To-do item>
Beginning at the line containing "nhà xe Hoàng Nam (Quảng Bình).", restate each line of the listing below word for word until the last one has been given.
- Opening Delimiter -
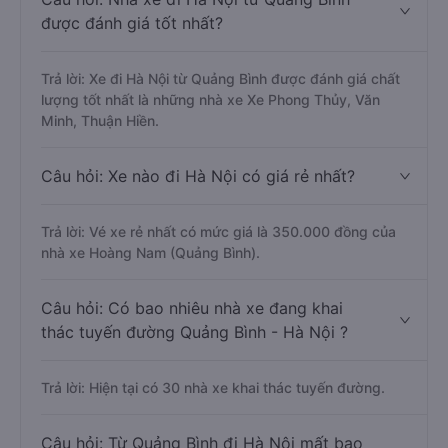
được đánh giá tốt nhất?
Trả lời: Xe đi Hà Nội từ Quảng Bình được đánh giá chất
lượng tốt nhất là những nhà xe Xe Phong Thủy, Văn
Minh, Thuận Hiền.
Câu hỏi: Xe nào đi Hà Nội có giá rẻ nhất?
Trả lời: Vé xe rẻ nhất có mức giá là 350.000 đồng của
nhà xe Hoàng Nam (Quảng Bình).
Câu hỏi: Có bao nhiêu nhà xe đang khai
thác tuyến đường Quảng Bình - Hà Nội ?
Trả lời: Hiện tại có 30 nhà xe khai thác tuyến đường.
Câu hỏi: Từ Quảng Bình đi Hà Nội mất bao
- Closing Delimiter -
Task result>
nhà xe Hoàng Nam (Quảng Bình).
Câu hỏi: Có bao nhiêu nhà xe đang khai
thác tuyến đường Quảng Bình - Hà Nội ?
Trả lời: Hiện tại có 30 nhà xe khai thác tuyến đường.
Câu hỏi: Từ Quảng Bình đi Hà Nội mất bao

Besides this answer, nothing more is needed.